> _EXERCISE REQUIREMENTS_
Using the text on ejector pin sizing below, answer each question, numbering your answers to match.
1. What range of values does the text give for the coefficient of friction, and for which surfaces?
2. What shear stress should the perimeter around all the ejector pins provide?
3. What does the text say to do if additional ejector pins cannot be added?

I was asked the question…
Dan
“How one will decide the ejector pin diameter to eject the part safely
without any stress mark observed on the part?”
My Comments
To avoid permanent distortion of the plastic moldings, the number, location, and design of the ejector components must be developed to apply a low and uniform state of stress across the moldings. If the ejector force is uniformly distributed across many points in the mold cavity, then the molding will be uniformly ejected from the mold without any permanent distortion.
My Response
You must first have an estimate of the ejection force required to remove a molding from the core. The ejection force required to remove a molding from a mold core is a function of the normal force between the surface of the molding and the surface of the mold, together with the associated draft angle, the coefficient of friction, and the vacuum force. The coefficient of friction will vary from approximately .5 for highly polished surfaces to more than 1.0 for rough or textured surfaces.
The Ejection Force will then be:
Cos(Draft Angle) x Coefficient of Friction x Force(normal) + Vacuum force
There is a minimum push area that is required to avoid excessive shear stress on the plastic molding. More ejector pins will increase the pushing area and reduce the shear stress at each ejector pin location. The mold should be designed such that the perimeter around all the ejector pins provides a shear stress about one half the yield stress of the plastic material. The following equation relates the total perimeter of the ejector pins with the ejection force, plastic yield stress, and wall thickness.
Sum(Perimeter of Ejector Pins) > [2 x Ejection Force]
Plastic Yield Stress x Wall Thickness
If you cannot add additional ejector pins you will have to increase the ejector pin diameters until the sum of their perimeters satisfies the equation above. If more pins were added the diameters could be smaller as long as the equation above was satisfied.
-Andy

Saved data entries
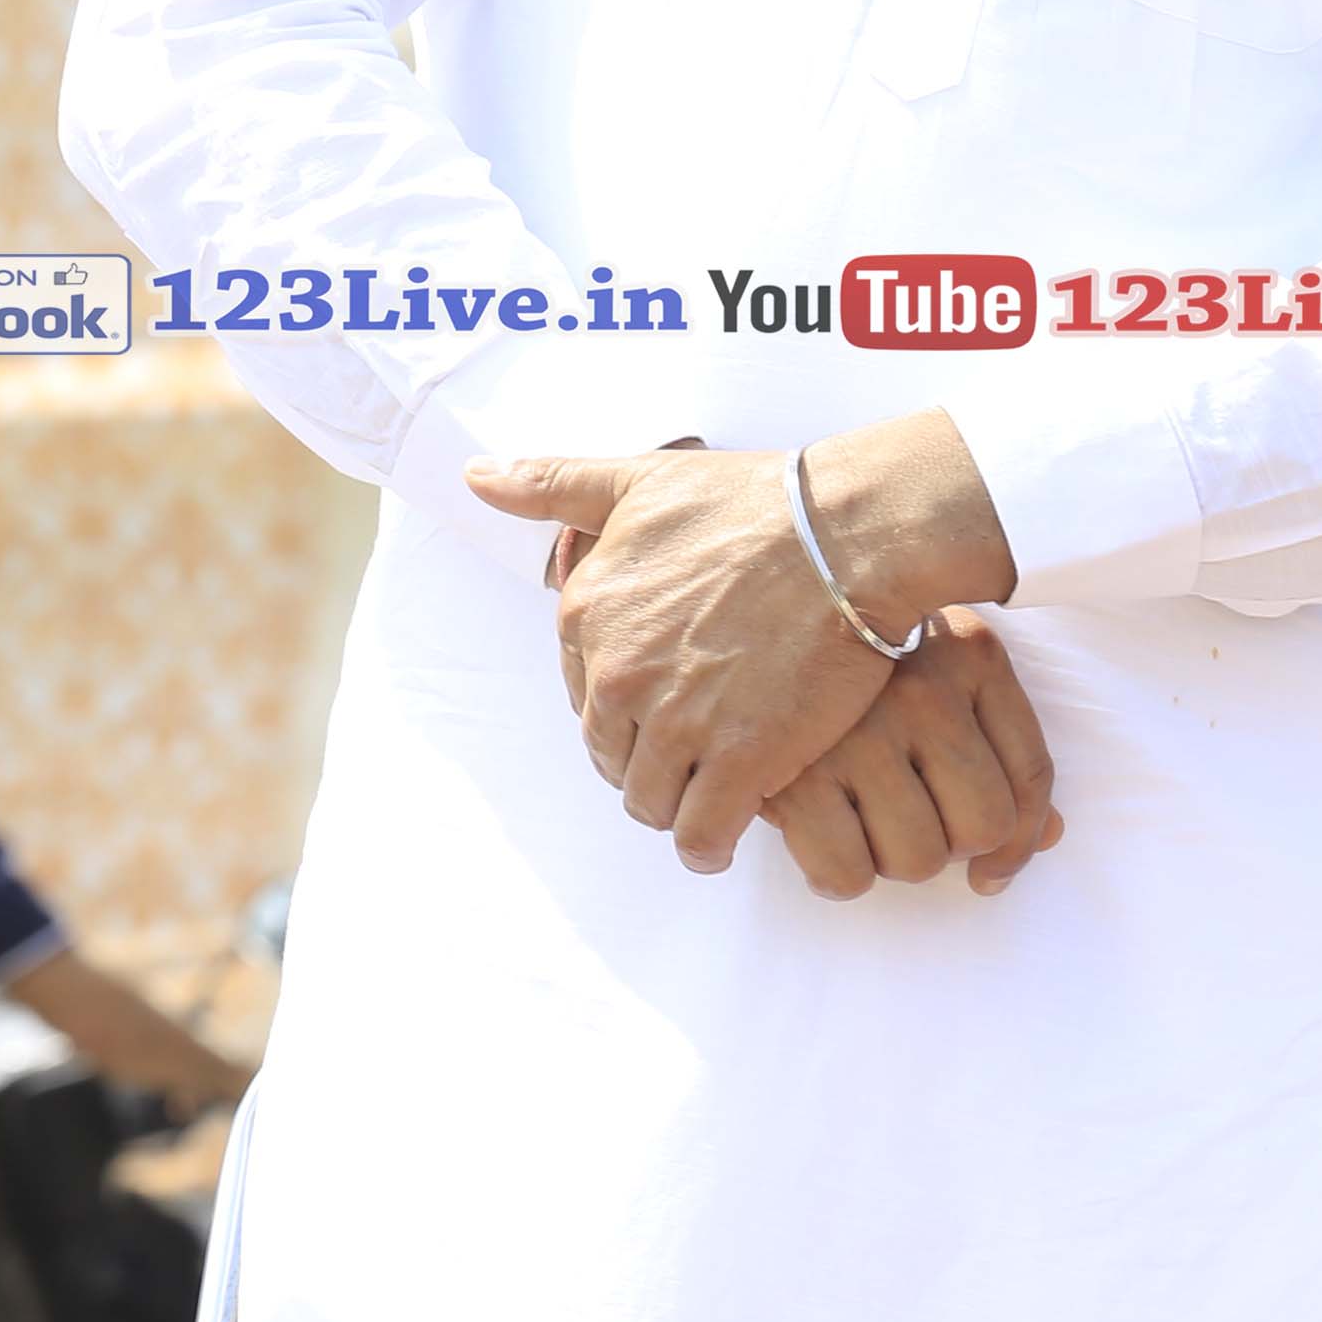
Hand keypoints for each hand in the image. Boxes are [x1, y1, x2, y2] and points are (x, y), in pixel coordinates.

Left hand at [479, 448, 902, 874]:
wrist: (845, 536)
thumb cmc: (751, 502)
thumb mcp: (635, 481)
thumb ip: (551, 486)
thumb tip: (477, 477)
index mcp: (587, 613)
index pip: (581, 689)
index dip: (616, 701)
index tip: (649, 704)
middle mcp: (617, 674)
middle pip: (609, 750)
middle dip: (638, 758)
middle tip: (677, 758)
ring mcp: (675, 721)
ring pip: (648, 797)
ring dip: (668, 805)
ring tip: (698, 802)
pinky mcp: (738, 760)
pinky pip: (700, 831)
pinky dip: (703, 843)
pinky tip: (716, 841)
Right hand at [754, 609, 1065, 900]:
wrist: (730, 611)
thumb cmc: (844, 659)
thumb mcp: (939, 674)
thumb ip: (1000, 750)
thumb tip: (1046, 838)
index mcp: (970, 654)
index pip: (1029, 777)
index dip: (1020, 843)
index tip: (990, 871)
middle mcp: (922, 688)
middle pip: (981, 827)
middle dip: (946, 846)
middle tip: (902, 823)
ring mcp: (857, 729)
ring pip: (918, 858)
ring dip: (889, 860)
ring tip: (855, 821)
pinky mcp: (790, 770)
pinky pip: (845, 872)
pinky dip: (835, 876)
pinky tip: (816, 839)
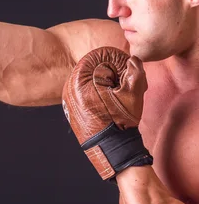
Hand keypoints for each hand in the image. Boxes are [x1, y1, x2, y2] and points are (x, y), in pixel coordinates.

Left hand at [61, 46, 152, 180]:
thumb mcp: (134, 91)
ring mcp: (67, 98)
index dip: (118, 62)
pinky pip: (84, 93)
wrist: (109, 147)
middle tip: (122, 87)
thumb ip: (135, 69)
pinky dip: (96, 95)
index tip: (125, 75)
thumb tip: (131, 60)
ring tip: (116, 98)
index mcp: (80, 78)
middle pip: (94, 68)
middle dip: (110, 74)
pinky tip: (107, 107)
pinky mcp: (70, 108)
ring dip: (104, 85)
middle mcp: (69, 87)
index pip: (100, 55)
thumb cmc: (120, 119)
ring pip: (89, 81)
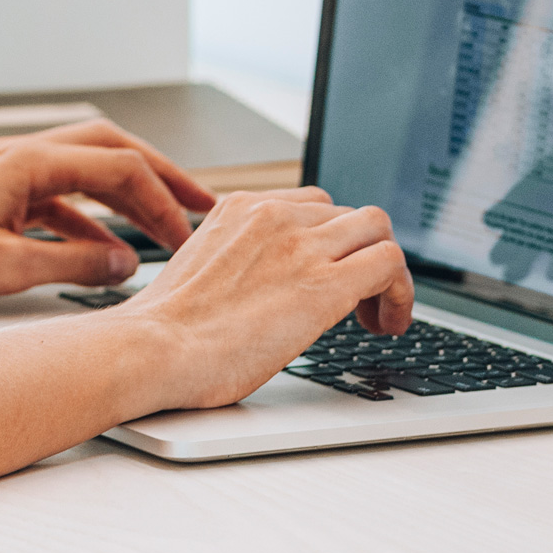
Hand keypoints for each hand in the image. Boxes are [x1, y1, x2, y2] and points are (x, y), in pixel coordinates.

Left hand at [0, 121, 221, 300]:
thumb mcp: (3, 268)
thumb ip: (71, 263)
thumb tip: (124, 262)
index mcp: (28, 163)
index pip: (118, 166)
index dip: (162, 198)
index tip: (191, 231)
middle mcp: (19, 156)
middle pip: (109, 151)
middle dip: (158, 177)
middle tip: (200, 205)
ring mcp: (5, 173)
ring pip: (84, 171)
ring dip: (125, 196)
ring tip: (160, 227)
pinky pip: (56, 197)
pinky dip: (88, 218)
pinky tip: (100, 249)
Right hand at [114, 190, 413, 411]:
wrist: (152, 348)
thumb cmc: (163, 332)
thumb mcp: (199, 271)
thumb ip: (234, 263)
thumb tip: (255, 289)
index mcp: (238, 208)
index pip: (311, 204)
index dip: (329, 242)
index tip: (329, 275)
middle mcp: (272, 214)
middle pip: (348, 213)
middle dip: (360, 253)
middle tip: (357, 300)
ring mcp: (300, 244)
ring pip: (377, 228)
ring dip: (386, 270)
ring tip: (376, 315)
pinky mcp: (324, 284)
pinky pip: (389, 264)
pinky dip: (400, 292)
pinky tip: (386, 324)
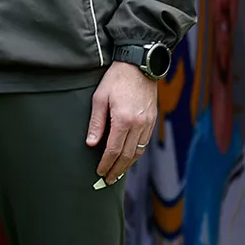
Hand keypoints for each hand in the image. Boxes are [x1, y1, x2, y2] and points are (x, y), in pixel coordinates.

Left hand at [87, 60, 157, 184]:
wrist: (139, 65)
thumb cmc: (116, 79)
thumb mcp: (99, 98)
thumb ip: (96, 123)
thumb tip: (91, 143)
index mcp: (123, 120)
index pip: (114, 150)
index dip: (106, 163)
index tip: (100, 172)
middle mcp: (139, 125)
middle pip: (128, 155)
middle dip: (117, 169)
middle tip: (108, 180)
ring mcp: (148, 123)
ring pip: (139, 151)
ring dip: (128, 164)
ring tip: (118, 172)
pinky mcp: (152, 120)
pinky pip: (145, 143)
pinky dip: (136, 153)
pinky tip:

> _WRITTEN RESPONSE_
1. From approximately .5 for highly polished surfaces to more than 1.0 for rough or textured surfaces.
2. About one half the yield stress of the plastic material.
3. Increase the ejector pin diameters until the sum of their perimeters satisfies the equation.